17 May 2017

Why the EU’s Singapore trade ruling is good news for Brexit

By Victoria Hewson & Shanker Singham

The Court of Justice of the European Union (CJEU) yesterday delivered its opinion in a case that could have profound implications for the EU’s future trade policy, and set an important precedent ahead of Brexit negotiations.

Ruling on the process for concluding the EU’s free trade agreement with Singapore, the court decided that the deal includes elements that are not within the EU’s exclusive competence, and must therefore be entered into by the EU and each member state jointly, rather than by the EU alone (making it a so-called “mixed agreement”).

However, the areas that the court has found to be within exclusive competence, for example transport, labour and environment provisions, are wider than had previously been thought. Interestingly, the court goes further on this than the advocate general in her opinion on this case.

The detail of how this will be applied to the EU’s FTAs remains to be seen, especially in the case of areas such as social and environmental protection. But, from a UK perspective, this decision is welcome; it should enable the EU deliver trade agreements more effectively.

The Commission had requested the opinion to determine whether the EU is able to sign and conclude the agreement itself, or whether member states themselves also have to individually agree and ratify it. The EU’s exclusive competences are set out in the Treaty on the Functioning of the European Union. Where the EU has exclusive competence in a matter, it alone can act in that area, and member states are unable to do so unless specifically empowered by the EU.

The court has determined that everything in the Singapore agreement is within the EU’s exclusive competence except for two areas: non-direct foreign investment and investor-state dispute settlement (ISDS).

This means that all of the other provisions of the agreement are within the EU’s exclusive competence, specifically:

• access to the EU market and the Singapore market so far as concerns goods and services (including all transport services) and in the fields of public procurement and energy generation from sustainable non-fossil sources;
• the provisions concerning protection of direct foreign investments of Singapore nationals in the European Union (and vice versa);
• the provisions concerning intellectual property rights (including moral rights);
• the provisions designed to combat anti-competitive activity and to lay down a framework for concentrations, monopolies and subsidies;
• the provisions concerning sustainable development, including the obligations concerning social protection of workers and environmental protection; and
• the rules relating to exchange of information and to obligations governing notification, verification, cooperation, mediation, transparency and dispute settlement between the parties, unless those rules relate to the field of non-direct foreign investment.

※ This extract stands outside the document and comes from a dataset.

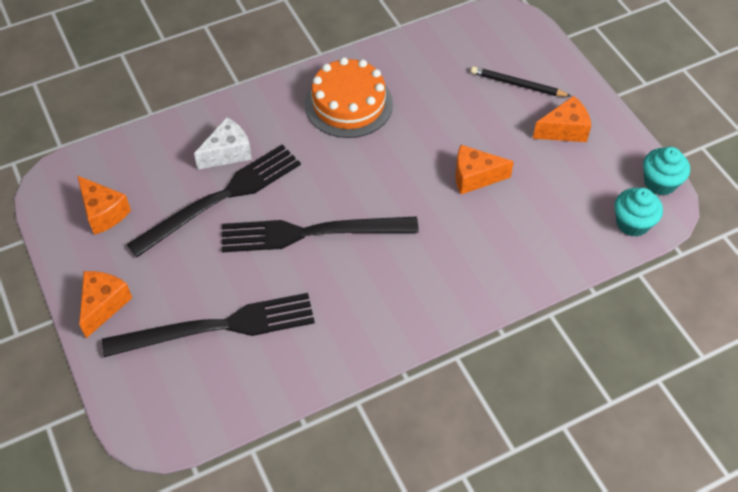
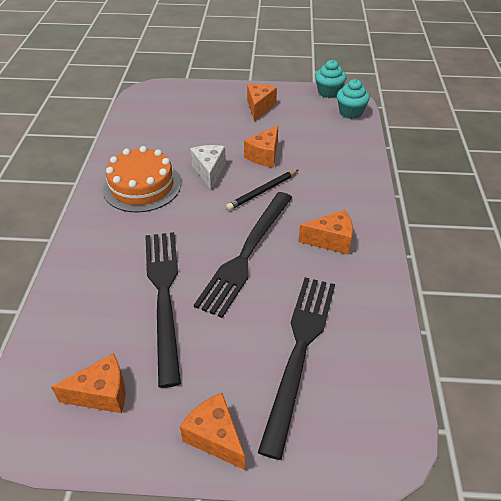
camera: 60 degrees left, 10 degrees down
(228, 153) = (120, 273): white cheese -> white cheese (209, 171)
(377, 295) = (331, 240): none -> orange cheese
(518, 84) = (205, 109): black pencil -> black pencil (262, 191)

Investment and investor state dispute settlement have been the most controversial features of trade deals in recent years, and were the cause of the last minute amendments to the EU-Canada agreement, known as CETA. CETA had been treated as a mixed agreement so required the approval of each member state under its own constitutional requirements.

That is why the Belgian region of Wallonia had an effective veto on the deal, forcing certain concessions and interpretive clarifications, in particular on dispute settlement.

It therefore makes practical sense for the CJEU to have found that this sensitive area will still be a competence shared with member states, while taking an expansive position on all other aspects. Indeed, the court has found exclusive competence in more areas than the opinion of the advocate general, who had considered that provisions on certain transport services, non-commercial aspects of intellectual property rights, and labour and environmental standards were matters of shared competence, as well as those on portfolio investment and ISDS.

The decision brings welcome clarity and certainty as the UK and the EU go into the Article 50 negotiations. The critical features of the eventual UK-EU FTA will be within the EU’s exclusive competence and therefore not vulnerable to being rejected by member-state parliaments.

Non-trade areas such as defence and security cooperation will not be affected by this decision. As the Commission’s draft negotiating directives make clear, there are significant areas such as the financial settlement and the role of the CJEU in overseeing any withdrawal agreement that are particular to the Article 50 process and will need to be resolved through negotiation.

There remain issues for the EU’s wider trade deals, as investment and dispute settlement are key interests of trading partners, who will be looking carefully at how to protect their positions without crossing into the territory of mixed agreements.

Victoria Hewson is Senior Counsel to the Legatum Institute's Special Trade Commission. Shanker Singham also works at Legatum, where he is the Director of Economic Policy and Prosperity Studies.